Saturday, June 13, 2015

Stegosaurus of Angkor Wat


Tourists come to Cambodia every year for the sole purpose of visiting the temples at Angkor. This magnificent series of temples, carved out of the jungle in the 12th and 13th centuries by Khmer devaraja, is still the largest group of religious complexes ever created. Yet most visitors miss one of its more intriguing mysteries.

At Ta Prohm, near Angkor Wat and built by the epic builder king Jayavarman VII in the late 1100s, a small carving on a crumbling temple wall seems to show a dinosaur - a stegosaurus, to be exact. The hand-sized carving can be found in a quiet corner of the complex, a stone temple engulfed in jungle vegetation where the roots of centuries-old banyan trees snake through broken walls.

Several different theories have been advanced to explain its presence. Some say that the ancient Khmers could have unearthed a fossil and figured out what kind of creature it belonged to.

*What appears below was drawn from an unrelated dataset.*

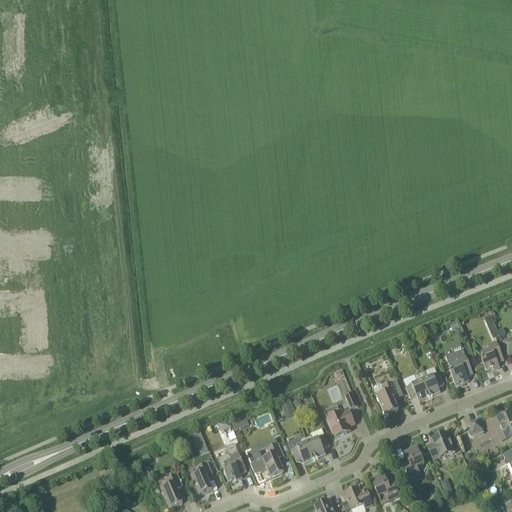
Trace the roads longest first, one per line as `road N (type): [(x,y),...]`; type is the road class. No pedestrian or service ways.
road 1 (secondary): [(0,478),(511,260)]
road 2 (residential): [(511,386),(380,439),(350,469),(281,499),(242,499),(210,511)]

Or maybe the carving is evidence that dinosaurs really did live on until much later than previously thought. (Creationists would certainly like to believe so.) Perhaps here in the humid, ancient jungles of Southeast Asia, where the climate has remained largely unchanged since the dinosaurs' days, giant reptiles lived on well into the human era - long enough to persist in the Khmer folk-memory. If only these walls could talk, we might have a clue.